Directive ->
Copy every line of the following data that includes the string "Profile".

(Circuit design text data)
· · ·

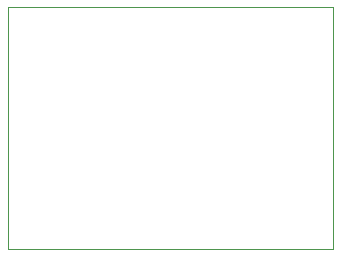
<source format=gbr>
%TF.GenerationSoftware,KiCad,Pcbnew,9.0.6-9.0.6~ubuntu24.04.1*%
%TF.CreationDate,2025-12-28T22:36:25+05:30*%
%TF.ProjectId,led,6c65642e-6b69-4636-9164-5f7063625858,rev?*%
%TF.SameCoordinates,PX87a9010PY4c4b400*%
%TF.FileFunction,Profile,NP*%
%FSLAX46Y46*%
G04 Gerber Fmt 4.6, Leading zero omitted, Abs format (unit mm)*
G04 Created by KiCad (PCBNEW 9.0.6-9.0.6~ubuntu24.04.1) date 2025-12-28 22:36:25*
%MOMM*%
%LPD*%
G01*
G04 APERTURE LIST*
%TA.AperFunction,Profile*%
%ADD10C,0.050000*%
%TD*%
G04 APERTURE END LIST*
D10*
X-27500000Y20500000D02*
X0Y20500000D01*
X0Y0D01*
X-27500000Y0D01*
X-27500000Y20500000D01*
M02*

</source>
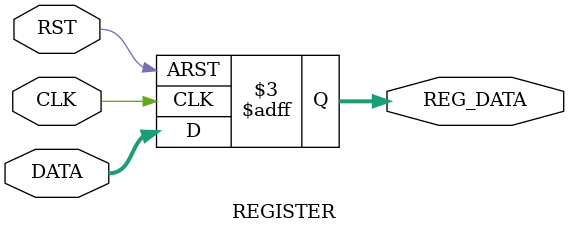
<source format=v>
module REGISTER #(parameter WIDTH=8)(input [WIDTH-1:0] DATA,
input CLK,
input RST,
output reg [WIDTH-1:0] REG_DATA);

always@(posedge CLK or negedge RST)
 begin
	if(!RST)
	 begin
		REG_DATA<='b0;
	 end
	else
	 begin
		REG_DATA<=DATA;
	 end

 end
endmodule

</source>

· · ·

Response for this exercise ->
%TF.FileFunction,Profile,NP*%
%TA.AperFunction,Profile*%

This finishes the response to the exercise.